Define-by-Run

As mentioned on the top page, Chainer is a flexible framework for neural networks. One major goal is flexibility, so it must enable us to write complex architectures simply and intuitively.

Most existing deep learning frameworks are based on the “Define-and-Run” scheme. That is, first a network is defined and fixed, and then the user periodically feeds it with mini-batches of training data. Since the network is statically defined before any forward/backward computation, all the logic must be embedded into the network architecture as data. Consequently, defining a network architecture in such systems (e.g. Caffe) follows a declarative approach.

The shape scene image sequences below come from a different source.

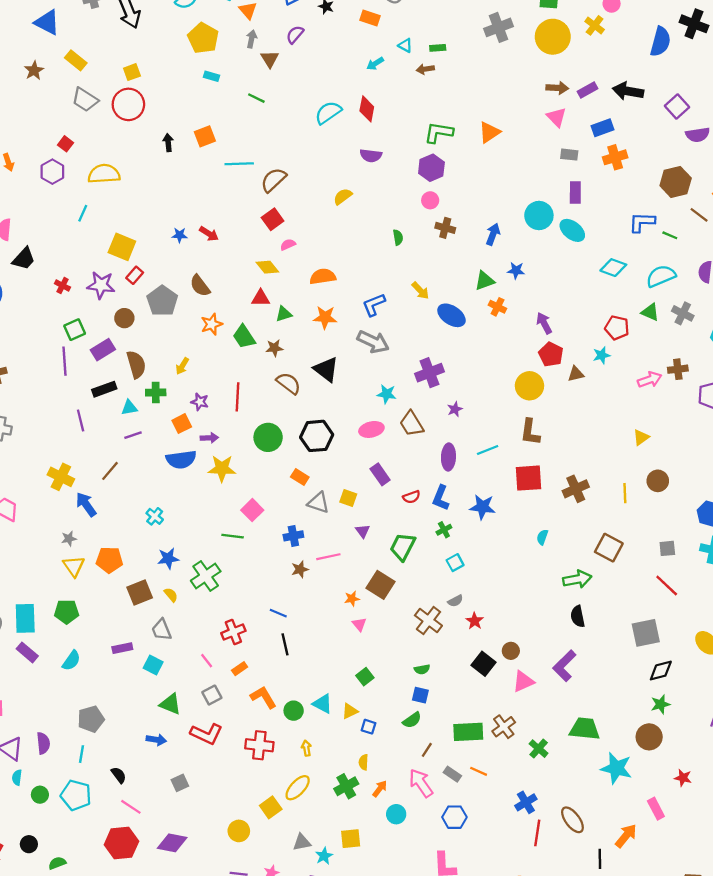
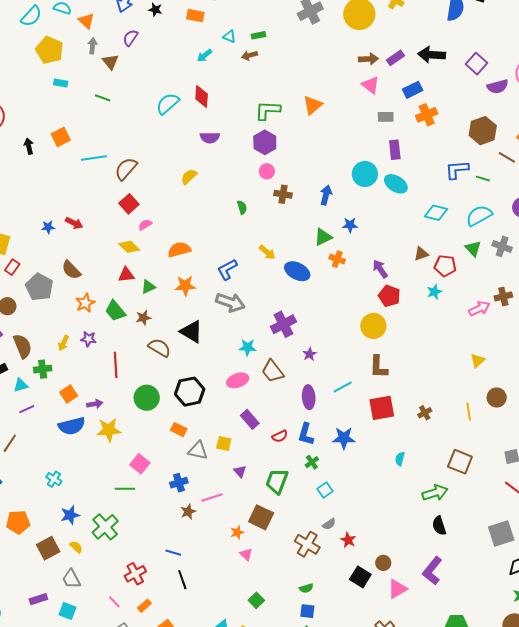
green triangle: (650, 312) -> (473, 249), turned 30
brown triangle: (576, 374) -> (421, 254), moved
purple star: (200, 402) -> (88, 339), moved
brown cross: (576, 489) -> (425, 413), size x0.6

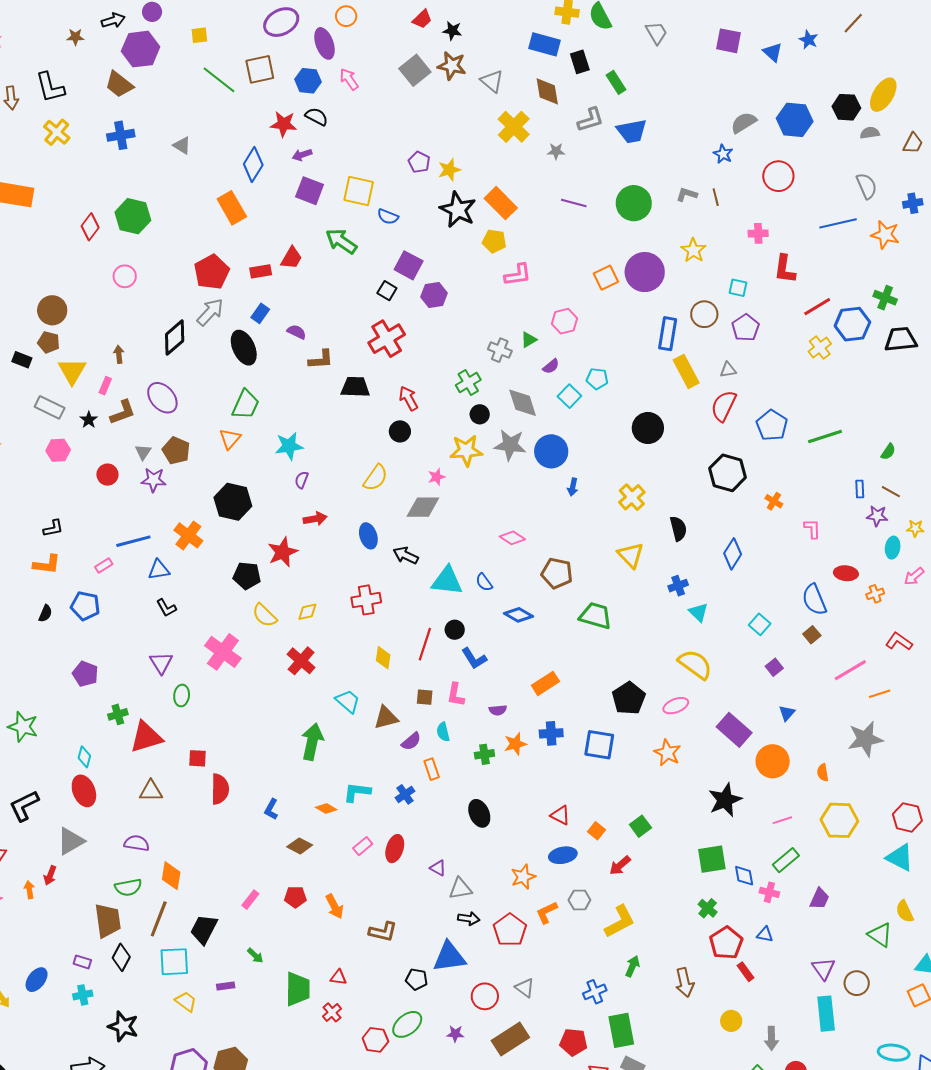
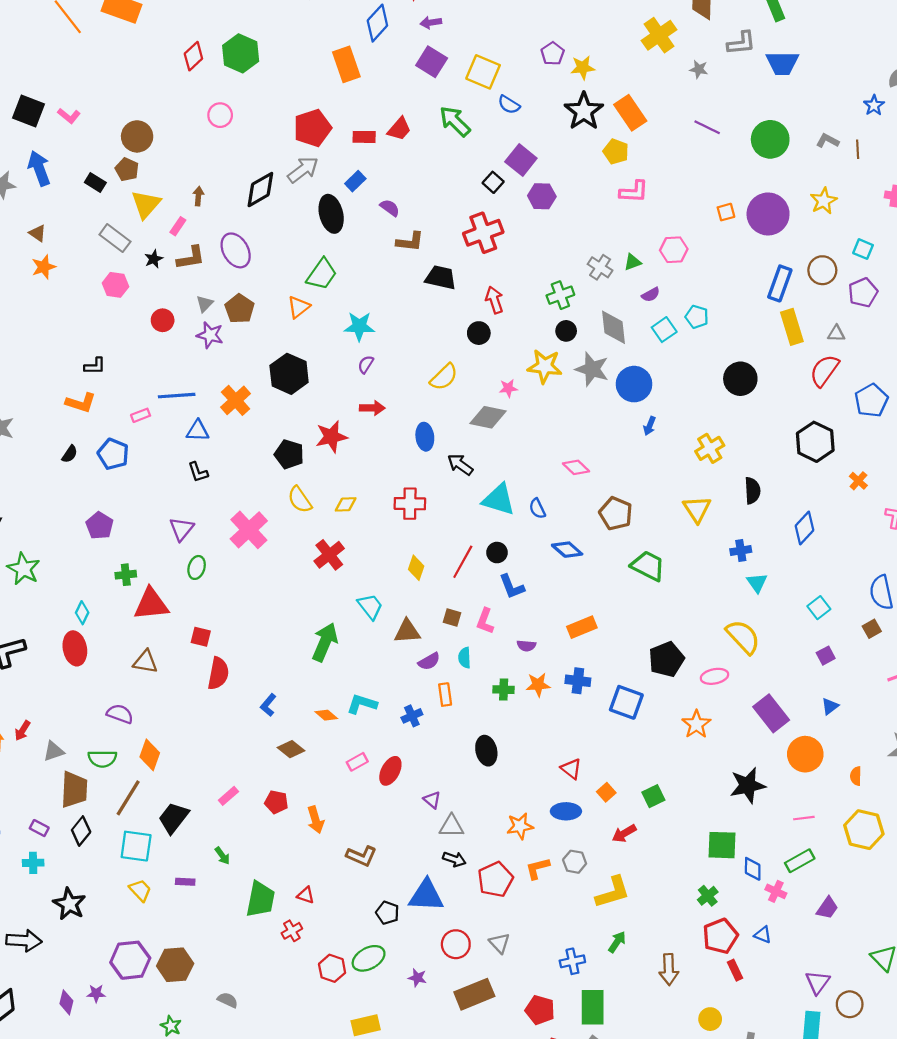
orange square: (606, 278) -> (726, 212), size x0.7
gray triangle: (71, 841) -> (54, 751), moved, size x0.7

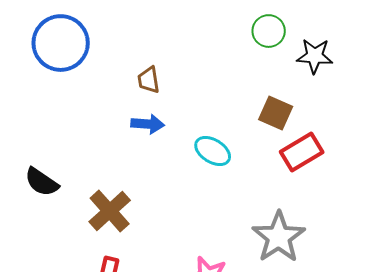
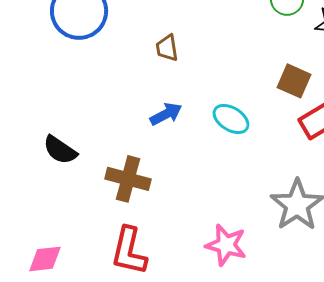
blue arrow: (148, 124) -> (166, 114), moved, turned -32
brown cross: (110, 211) -> (128, 179), turned -33

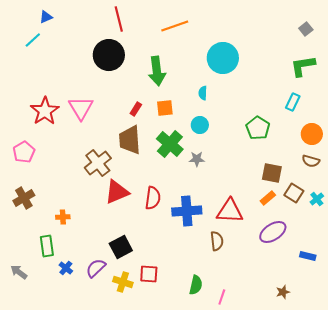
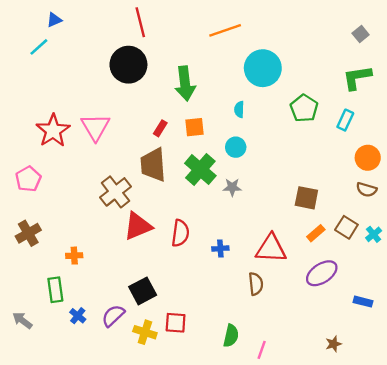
orange line: (175, 26) -> (225, 30), moved
green pentagon: (258, 128) -> (304, 108), moved
brown square: (272, 173) -> (306, 198), moved
blue cross: (187, 211) -> (220, 248), size x0.5

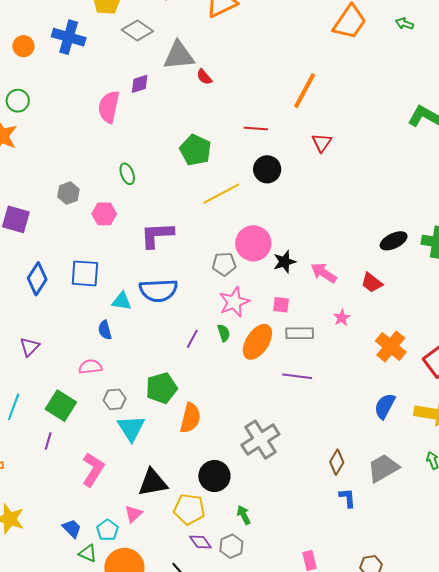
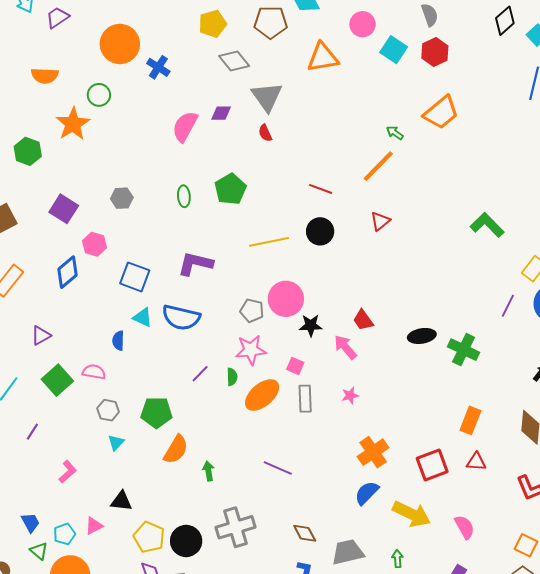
green arrow: (404, 24) -> (395, 133), moved
blue cross: (69, 37) -> (158, 67), moved, size x0.7
orange circle: (23, 46) -> (120, 44), size x1.8
gray triangle: (179, 56) -> (267, 97), turned 44
red semicircle: (204, 77) -> (265, 133), moved
green pentagon: (195, 150) -> (230, 189), moved
pink hexagon: (104, 214) -> (94, 244), moved
blue square: (85, 273) -> (135, 277), moved
red trapezoid: (372, 283) -> (363, 320), moved
gray rectangle: (300, 333) -> (305, 399), turned 72
orange cross: (391, 347) -> (373, 452), moved
purple line: (297, 376) -> (278, 468), moved
green square: (61, 406) -> (57, 380), moved
cyan triangle: (131, 428) -> (116, 443), size x0.6
gray cross: (260, 440) -> (236, 527), moved
brown diamond: (337, 462) -> (305, 533), turned -75
pink L-shape: (93, 469) -> (68, 472), size x0.7
black circle: (214, 476) -> (186, 541), moved
black triangle: (153, 483) -> (121, 501), size x0.7
green arrow: (244, 515) -> (208, 471), moved

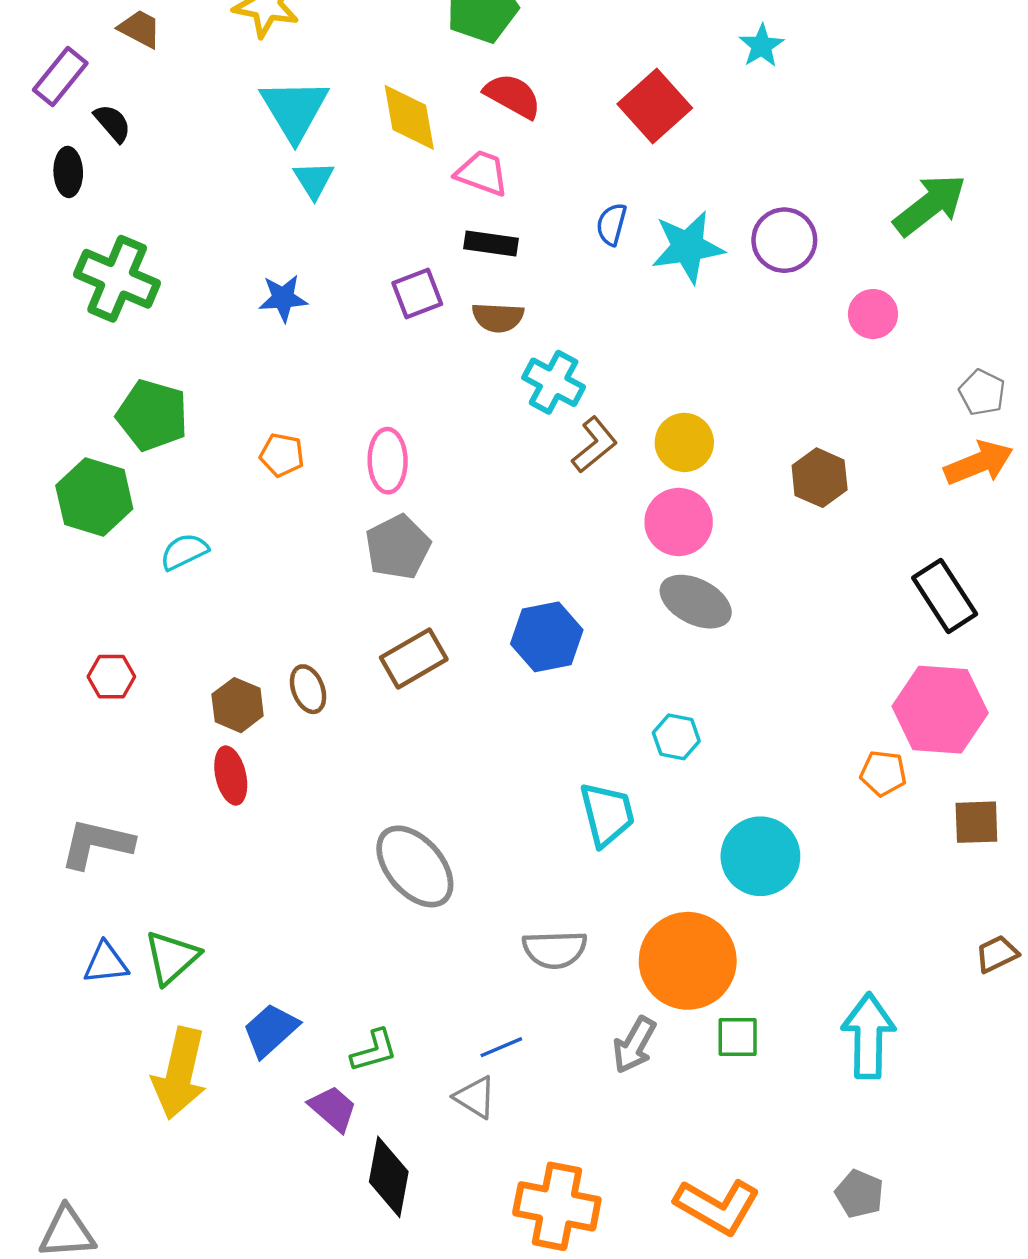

Note that one can still produce such a static network definition using imperative languages (e.g. torch.nn, Theano-based frameworks, and TensorFlow).

In contrast, Chainer adopts a “Define-by-Run” scheme, i.e., the network is defined dynamically via the actual forward computation. More precisely, Chainer stores the history of computation instead of programming logic. This strategy enables us to fully leverage the power of programming logic in Python. For example, Chainer does not need any magic to introduce conditionals and loops into the network definitions. The Define-by-Run scheme is the core concept of Chainer. We will show in this tutorial how to define networks dynamically.

This strategy also makes it easy to write multi-GPU parallelization, since logic comes closer to network manipulation. We will review such amenities in later sections of this tutorial.